This brings forth the importance of quality of service (QoS) monitoring, according to Carnahan, whereby broadcasters need to be certain that the content entering the delivery chain is of high quality, and be able to identify where the content gets degraded by service issues along its delivery path.
He continues: “The time has come for all broadcasters to apply forward-thinking strategies in the creation of their streaming infrastructure. New platforms, formats, standards and delivery mechanisms are being designed every day.
“Machine learning technologies are being developed today that will shape the content we deliver, and our monetisation options. Broadcasters’ infrastructure should be designed to respond and grow with their business plans.”
Another crux when it comes to live event streaming is how the technology is able to enhance a broadcaster’s ability to be more competitive while generating more revenue, Carnahan adds.

Dataset excerpts =>
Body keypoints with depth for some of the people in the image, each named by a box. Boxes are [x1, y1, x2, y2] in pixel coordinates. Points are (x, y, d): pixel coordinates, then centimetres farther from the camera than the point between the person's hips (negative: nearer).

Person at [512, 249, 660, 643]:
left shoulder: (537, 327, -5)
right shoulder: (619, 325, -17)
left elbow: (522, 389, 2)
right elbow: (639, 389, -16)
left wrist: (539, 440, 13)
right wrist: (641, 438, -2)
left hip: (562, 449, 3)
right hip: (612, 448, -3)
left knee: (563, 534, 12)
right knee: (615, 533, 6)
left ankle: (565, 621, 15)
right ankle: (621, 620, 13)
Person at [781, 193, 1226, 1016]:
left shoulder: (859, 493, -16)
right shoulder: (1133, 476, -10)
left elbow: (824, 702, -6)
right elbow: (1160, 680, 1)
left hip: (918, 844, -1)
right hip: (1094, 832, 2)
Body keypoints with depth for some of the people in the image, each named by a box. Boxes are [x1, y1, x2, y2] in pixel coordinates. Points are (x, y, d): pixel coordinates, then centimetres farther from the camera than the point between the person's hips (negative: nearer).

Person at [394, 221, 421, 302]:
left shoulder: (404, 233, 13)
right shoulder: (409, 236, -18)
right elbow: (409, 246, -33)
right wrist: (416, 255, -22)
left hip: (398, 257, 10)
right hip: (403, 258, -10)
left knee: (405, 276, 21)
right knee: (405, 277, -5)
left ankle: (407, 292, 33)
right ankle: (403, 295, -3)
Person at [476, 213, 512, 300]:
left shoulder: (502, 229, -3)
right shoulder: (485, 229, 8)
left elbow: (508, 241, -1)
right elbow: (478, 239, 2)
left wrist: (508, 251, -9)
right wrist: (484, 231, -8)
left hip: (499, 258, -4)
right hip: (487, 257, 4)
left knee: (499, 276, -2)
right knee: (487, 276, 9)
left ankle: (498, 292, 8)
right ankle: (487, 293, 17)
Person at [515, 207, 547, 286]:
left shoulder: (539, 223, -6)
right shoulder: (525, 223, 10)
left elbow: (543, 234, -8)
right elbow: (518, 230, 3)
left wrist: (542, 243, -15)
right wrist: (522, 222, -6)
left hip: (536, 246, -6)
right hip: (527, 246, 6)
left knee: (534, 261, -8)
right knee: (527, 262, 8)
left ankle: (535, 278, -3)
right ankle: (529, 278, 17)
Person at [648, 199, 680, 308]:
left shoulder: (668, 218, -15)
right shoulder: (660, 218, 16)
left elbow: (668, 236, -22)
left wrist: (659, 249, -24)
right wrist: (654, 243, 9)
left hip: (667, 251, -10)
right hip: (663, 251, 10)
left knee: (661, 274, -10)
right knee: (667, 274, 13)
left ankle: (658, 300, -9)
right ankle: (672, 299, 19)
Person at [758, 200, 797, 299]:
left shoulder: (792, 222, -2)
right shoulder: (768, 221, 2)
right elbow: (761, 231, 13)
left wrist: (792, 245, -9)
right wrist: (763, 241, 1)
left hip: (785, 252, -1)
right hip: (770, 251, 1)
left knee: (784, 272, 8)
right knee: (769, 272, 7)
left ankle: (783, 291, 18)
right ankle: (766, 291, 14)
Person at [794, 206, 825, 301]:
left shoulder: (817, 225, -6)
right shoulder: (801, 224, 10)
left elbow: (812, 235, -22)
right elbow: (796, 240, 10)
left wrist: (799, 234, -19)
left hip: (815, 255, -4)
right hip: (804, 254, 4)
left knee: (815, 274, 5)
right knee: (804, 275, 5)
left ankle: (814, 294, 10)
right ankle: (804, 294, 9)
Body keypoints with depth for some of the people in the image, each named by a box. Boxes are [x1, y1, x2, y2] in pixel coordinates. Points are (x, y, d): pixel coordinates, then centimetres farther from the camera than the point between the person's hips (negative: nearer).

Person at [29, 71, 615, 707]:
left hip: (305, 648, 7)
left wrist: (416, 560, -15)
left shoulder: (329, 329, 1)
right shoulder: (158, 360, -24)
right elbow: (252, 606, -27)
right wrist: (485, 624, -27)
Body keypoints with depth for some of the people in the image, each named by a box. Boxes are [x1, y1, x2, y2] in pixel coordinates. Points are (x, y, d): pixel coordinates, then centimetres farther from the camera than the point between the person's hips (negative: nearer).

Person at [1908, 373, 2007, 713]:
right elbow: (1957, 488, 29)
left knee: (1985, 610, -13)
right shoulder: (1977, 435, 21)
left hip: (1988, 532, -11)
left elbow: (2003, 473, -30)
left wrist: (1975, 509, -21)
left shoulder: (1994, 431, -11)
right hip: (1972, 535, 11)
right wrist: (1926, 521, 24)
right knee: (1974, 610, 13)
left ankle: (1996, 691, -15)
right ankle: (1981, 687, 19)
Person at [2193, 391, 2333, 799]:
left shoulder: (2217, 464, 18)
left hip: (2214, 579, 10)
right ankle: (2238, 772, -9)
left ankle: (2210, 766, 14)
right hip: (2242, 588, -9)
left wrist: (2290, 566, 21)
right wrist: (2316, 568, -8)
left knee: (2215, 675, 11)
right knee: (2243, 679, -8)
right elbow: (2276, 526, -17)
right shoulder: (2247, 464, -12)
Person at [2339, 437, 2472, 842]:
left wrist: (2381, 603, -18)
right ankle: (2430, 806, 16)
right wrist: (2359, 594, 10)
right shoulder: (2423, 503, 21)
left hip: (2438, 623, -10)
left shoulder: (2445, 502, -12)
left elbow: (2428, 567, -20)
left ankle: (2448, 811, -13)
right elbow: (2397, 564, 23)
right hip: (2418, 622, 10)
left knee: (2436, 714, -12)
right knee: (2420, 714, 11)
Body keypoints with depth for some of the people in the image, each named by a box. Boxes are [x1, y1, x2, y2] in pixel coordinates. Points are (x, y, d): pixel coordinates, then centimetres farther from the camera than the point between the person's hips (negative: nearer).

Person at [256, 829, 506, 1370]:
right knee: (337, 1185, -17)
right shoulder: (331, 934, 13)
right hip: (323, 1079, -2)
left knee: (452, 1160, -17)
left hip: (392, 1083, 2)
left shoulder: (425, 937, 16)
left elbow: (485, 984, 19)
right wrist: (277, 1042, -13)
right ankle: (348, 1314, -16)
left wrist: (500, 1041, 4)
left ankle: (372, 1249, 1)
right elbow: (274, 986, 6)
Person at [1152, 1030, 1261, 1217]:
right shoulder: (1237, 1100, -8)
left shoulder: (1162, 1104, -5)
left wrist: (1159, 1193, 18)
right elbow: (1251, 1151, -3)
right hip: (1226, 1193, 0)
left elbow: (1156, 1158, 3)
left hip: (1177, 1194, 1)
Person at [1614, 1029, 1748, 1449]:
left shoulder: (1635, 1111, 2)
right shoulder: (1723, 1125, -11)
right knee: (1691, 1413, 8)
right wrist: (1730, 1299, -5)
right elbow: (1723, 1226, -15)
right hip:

Prompt A => Copy the part of the passage on broadcast streaming that opens with the words containing "Another crux when" and closes with "revenue, Carnahan adds.".
Prompt B => Please write a continuation of the passage on broadcast streaming, picking up after its last sentence.

Expected output A =>
Another crux when it comes to live event streaming is how the technology is able to enhance a broadcaster’s ability to be more competitive while generating more revenue, Carnahan adds.

Expected output B =>
“This is largely about targeting — adapting to micro-casting, where broadcasters take their primary live content and provide dozens of feeds, each of which is targeted at a very specific audience within a demographically and geographically diverse region,” he elaborates.
“Despite each country, or region, having different content requirements, moving from broadcasting a single channel to broadcasting dozens that are more narrowly focused channels enable better targeted advertising, which in turn provides a larger total ad yield for the broadcaster.
“Although each channel may only target around 1,000 subscribers, but when a broadcaster does this over hundreds of channels, they can generate really significant revenue streams.”
But to retain audiences, the key challenge is maintaining the quality of experience (QoE) across all the channels, Carnahan adds. “Today’s workflow tools can assure quality, and provide corrective tools.
“However, to achieve this level of quality efficiently, broadcasters need to employ intelligent automation. Automation is the difference between simply extending reach and actually creating meaningful monetisation opportunities.”
Telestream has provided its Wirecast live video streaming production software to Whitney High School, a public high school in Rocklin, California, USA. As the core installation to the school’s broadcast studio and remote production workflow and distribution, Wirecast enables students to provide a 15-minute daily newscast, which features news, sports and lifestyle segments.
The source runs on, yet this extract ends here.